# Boctok & Volna Precision.



## Russ Cook (Feb 12, 2006)

Hello,

One of the reasons i became interested in Russian watches was there shear variety[plus affordability and robustness] i have enclosed some pictures of the Russian precision class,still,i think very cheap to buy.

They were made by Volna & Boctok [Vostok] in the 50s and 60s,they were "based" with a few modifications, on the Zenith 135 chronometer.I have always found the ones i have bought to be incredibly accurate.

Regards,

Russ.


----------



## mach 0.0013137 (Jan 10, 2005)

Very nice, I might have to keep a look out for those in future


----------



## Bladerunner (Jun 4, 2006)

Nice looking watches again Russ.


----------



## chris l (Aug 5, 2005)

I'm pleased to hear your experience with these; I've been chasing a good example or two for my Russian '50's collection.

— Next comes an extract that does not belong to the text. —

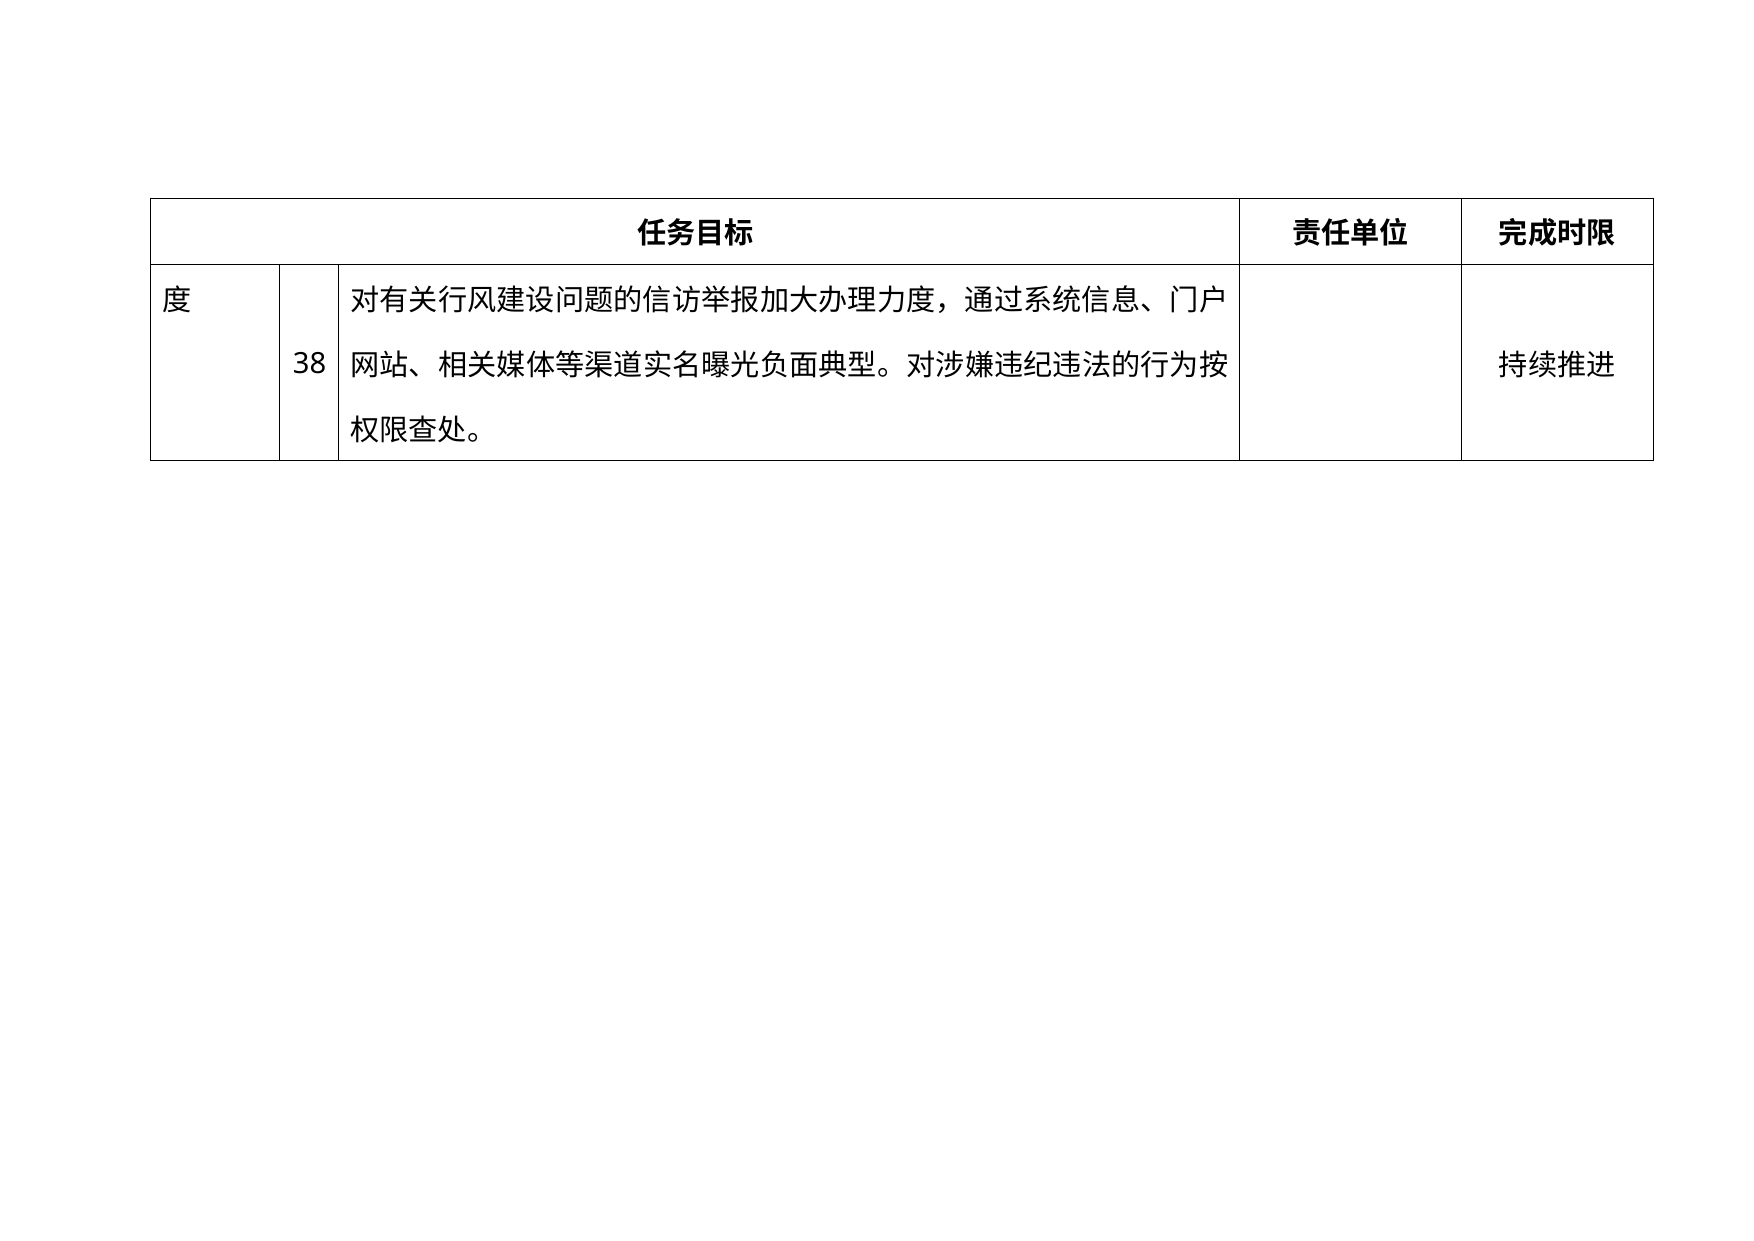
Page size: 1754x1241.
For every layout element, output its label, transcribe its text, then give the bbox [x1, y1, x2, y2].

table_header 2019年度韶关市人力资源和社会保障系统行风建设工作任务表 [139, 198, 1665, 493]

I'd heard good things about their accuracy but it's hard to verify these things.

Nice!


----------



## Russ Cook (Feb 12, 2006)

Many Thanks for the kind comments,Mach, Bladerunner.Chris i think you have hit the nail on the head,finding a good example is the problem, the first one i received was a complete pigs ear!Still you live and learn i suppose......although it seems to take me longer than most


----------